Latihan —
A: Ringkas paragraf dalam teks tentang sekolah Muhammadiyah yang diawali "Kondisi ini diperparah" menjadi daftar singkat tanpa menghilangkan fakta utamanya.
B: Jawablah pertanyaan berikut berdasarkan teks tentang sekolah Muhammadiyah.
(i) Apa yang kini ditemukan guru-guru muda di sekolah baru?
(ii) Bagaimana keadaan sekolah Muhammadiyah lama pada masa dahulu?
(iii) Menurut teks, sekolah yang mampu bertumbuh adalah sekolah yang mampu melakukan apa?

Teks Bacaan —
□ □ □ □

Dalam beberapa tahun terakhir, munculnya sekolah-sekolah Muhammadiyah baru sering dipandang sebagai angin segar dalam dunia pendidikan persyarikatan. Sekolah-sekolah baru ini hadir dengan semangat pembaruan, pendekatan yang lebih adaptif, serta manajemen yang responsif terhadap perkembangan zaman.
Guru-guru muda yang sebelumnya merasa terkungkung di sekolah Muhammadiyah lama kini menemukan ruang berekspresi dan berinovasi. Tak sedikit dari sekolah baru ini yang langsung melesat dalam kualitas maupun citra di mata masyarakat.
Sekilas, fenomena ini tampak sebagai solusi strategis atas stagnasi yang dialami sebagian sekolah Muhammadiyah lama. Namun, di balik semangat pembaruan itu, muncul kesenjangan yang semakin terasa.
Sekolah Lama Tertinggal, Regenerasi Mandek
Sekolah-sekolah Muhammadiyah lama, yang dahulu pernah berjaya dan berkontribusi besar terhadap pendidikan umat, kini justru terpinggirkan. Banyak dari mereka yang tidak lagi mendapat perhatian serius, baik dari internal persyarikatan maupun masyarakat umum.
Kondisi ini diperparah dengan minimnya regenerasi yang sehat di tubuh sekolah lama. Guru-guru muda yang idealis dan potensial lebih memilih bergabung dengan sekolah baru, meninggalkan sekolah lama yang masih terkungkung pada pola-pola lama dan resistensi perubahan. Akibatnya, jurang antara sekolah baru dan sekolah lama makin lebar dalam hal kualitas, semangat, bahkan dalam hal loyalitas warga persyarikatan sendiri.
Bukan Kompetisi tapi Kolaborasi
Ini menjadi peringatan penting bahwa mempertahankan pola lama bukan hanya persoalan metode, tapi juga berdampak pada keberlangsungan SDM strategis yang sejatinya menjadi aset masa depan persyarikatan. Sekolah Muhammadiyah harus mulai membuka diri terhadap transformasi, tidak hanya untuk bertahan, tetapi agar tetap relevan dan menjadi pilihan utama di tengah kompetisi pendidikan yang semakin ketat.
Sekolah yang mampu bertumbuh adalah sekolah yang mampu mendengarkan, memberi ruang, dan membangun harapan bagi guru-gurunya, terutama mereka yang muda, bersemangat, dan membawa energi perubahan.

□ □ □ □

Data Masukan —
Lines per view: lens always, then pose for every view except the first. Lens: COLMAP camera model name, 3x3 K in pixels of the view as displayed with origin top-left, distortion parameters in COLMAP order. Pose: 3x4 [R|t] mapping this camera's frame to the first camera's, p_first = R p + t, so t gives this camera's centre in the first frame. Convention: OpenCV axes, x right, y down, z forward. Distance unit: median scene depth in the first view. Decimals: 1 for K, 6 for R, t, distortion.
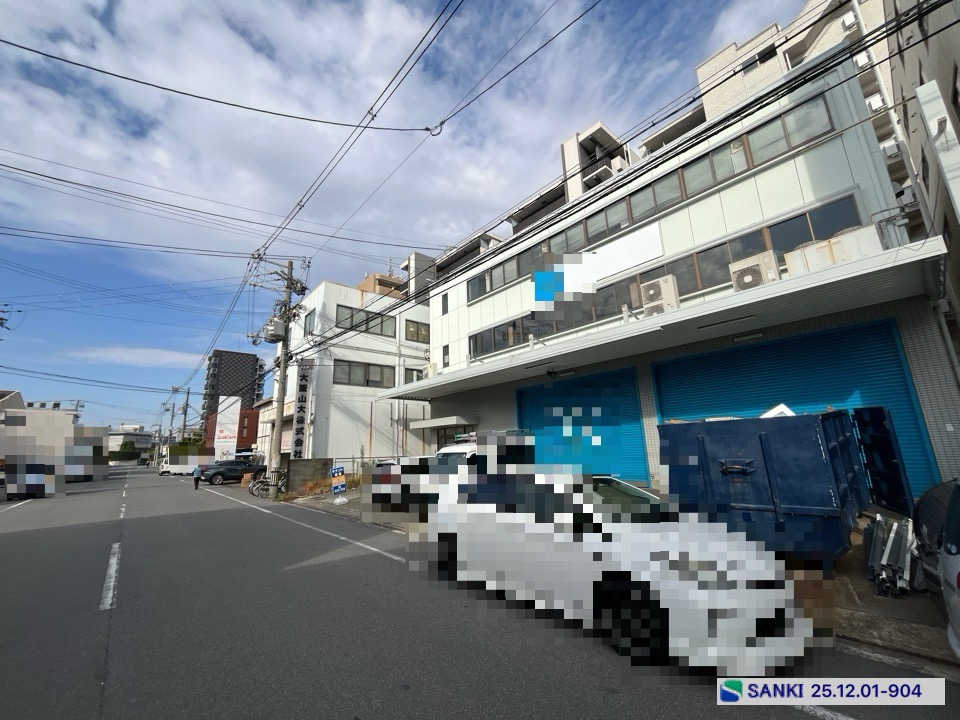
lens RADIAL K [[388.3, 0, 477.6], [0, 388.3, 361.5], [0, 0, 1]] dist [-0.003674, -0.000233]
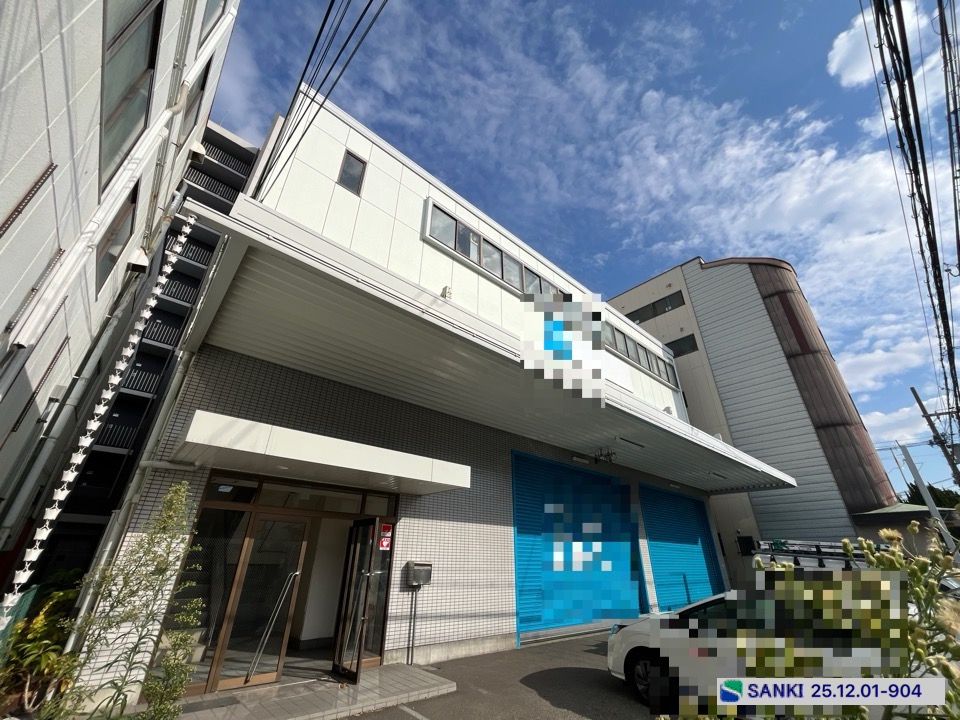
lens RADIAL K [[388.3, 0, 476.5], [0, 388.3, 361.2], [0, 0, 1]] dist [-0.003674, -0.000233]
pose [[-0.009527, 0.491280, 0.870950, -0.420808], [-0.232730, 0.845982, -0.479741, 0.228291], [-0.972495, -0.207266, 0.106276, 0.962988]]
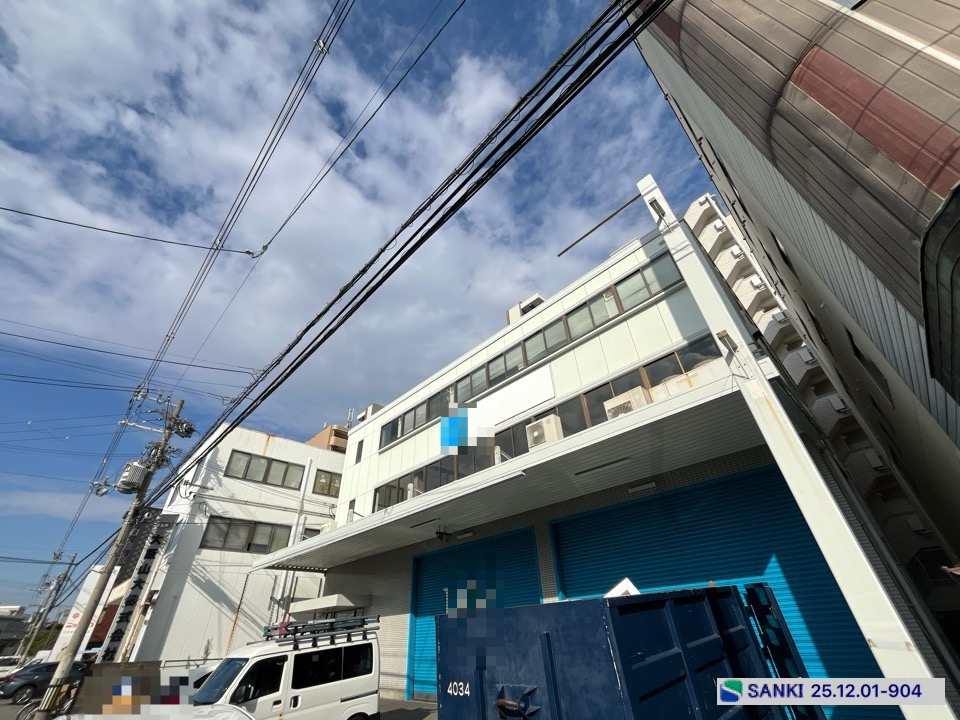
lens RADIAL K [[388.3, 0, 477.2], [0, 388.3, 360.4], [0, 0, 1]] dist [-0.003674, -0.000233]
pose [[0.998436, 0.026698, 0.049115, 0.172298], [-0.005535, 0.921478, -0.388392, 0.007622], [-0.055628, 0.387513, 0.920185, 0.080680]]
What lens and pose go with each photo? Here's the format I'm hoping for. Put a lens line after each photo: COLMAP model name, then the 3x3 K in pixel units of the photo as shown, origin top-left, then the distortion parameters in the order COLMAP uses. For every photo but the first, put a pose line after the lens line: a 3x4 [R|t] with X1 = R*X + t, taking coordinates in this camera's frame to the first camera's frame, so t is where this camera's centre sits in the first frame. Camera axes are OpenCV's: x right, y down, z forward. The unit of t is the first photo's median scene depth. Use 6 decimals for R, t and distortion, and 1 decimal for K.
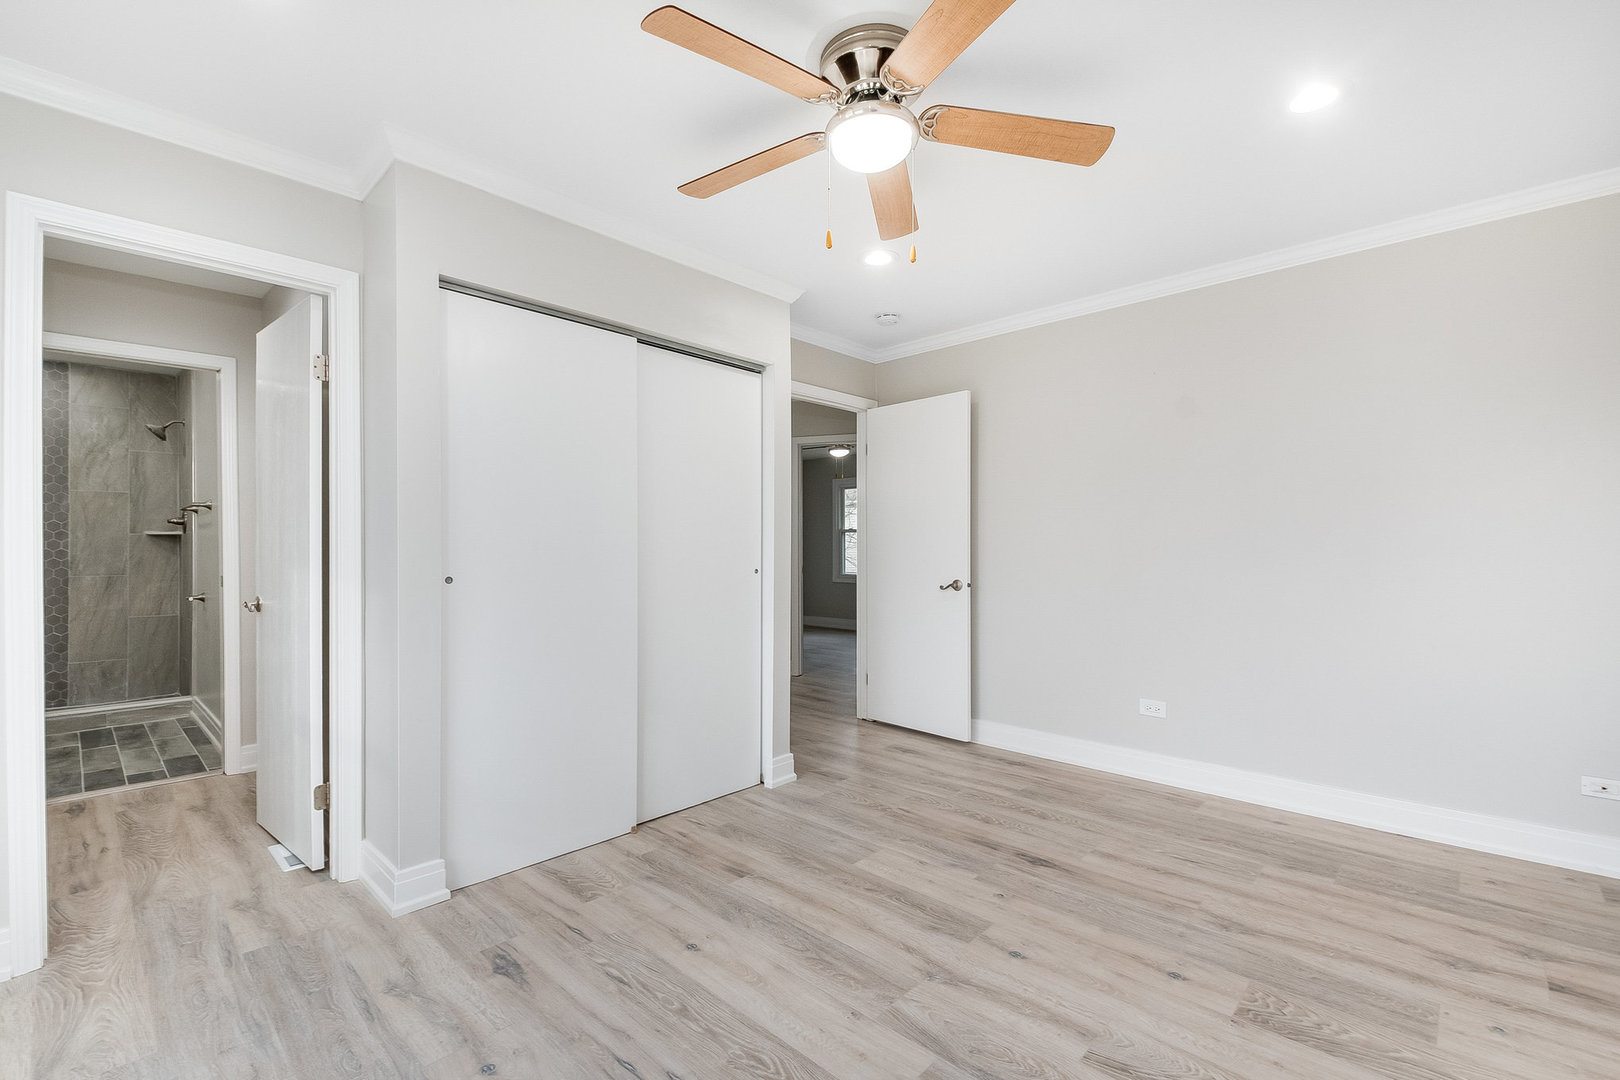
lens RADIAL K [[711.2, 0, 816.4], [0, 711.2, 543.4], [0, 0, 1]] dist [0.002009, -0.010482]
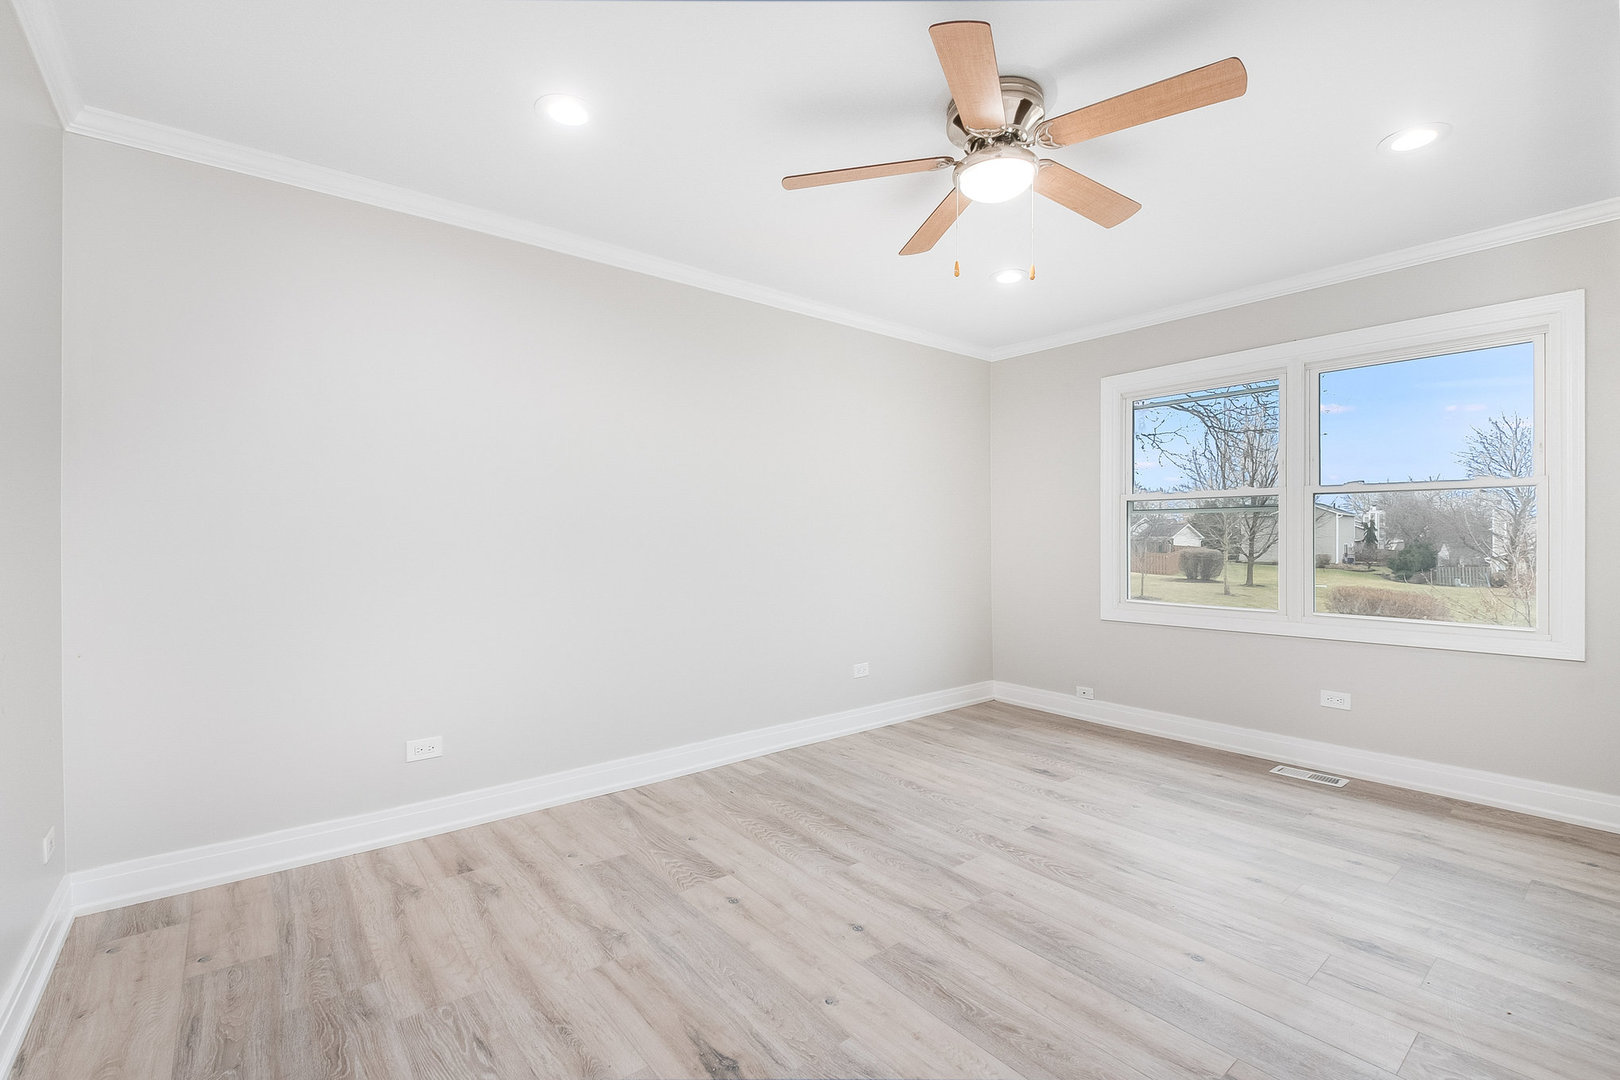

□ □ □ □

Jawaban Tiap Tugas —
A:
- Regenerasi yang sehat di sekolah lama sangat minim sehingga kondisinya makin parah.
- Guru muda yang idealis dan potensial lebih memilih sekolah baru. Mereka meninggalkan sekolah lama yang masih terkungkung pola lama dan menolak perubahan.
- Akibatnya, jurang antara sekolah baru dan sekolah lama makin lebar dalam kualitas, semangat, dan loyalitas warga persyarikatan.

B:
(i) Mereka menemukan ruang untuk berekspresi dan berinovasi.
(ii) Sekolah lama dahulu pernah berjaya dan berkontribusi besar terhadap pendidikan umat.
(iii) Sekolah itu mampu mendengarkan, memberi ruang, dan membangun harapan bagi guru-gurunya, terutama guru yang muda, bersemangat, dan membawa energi perubahan.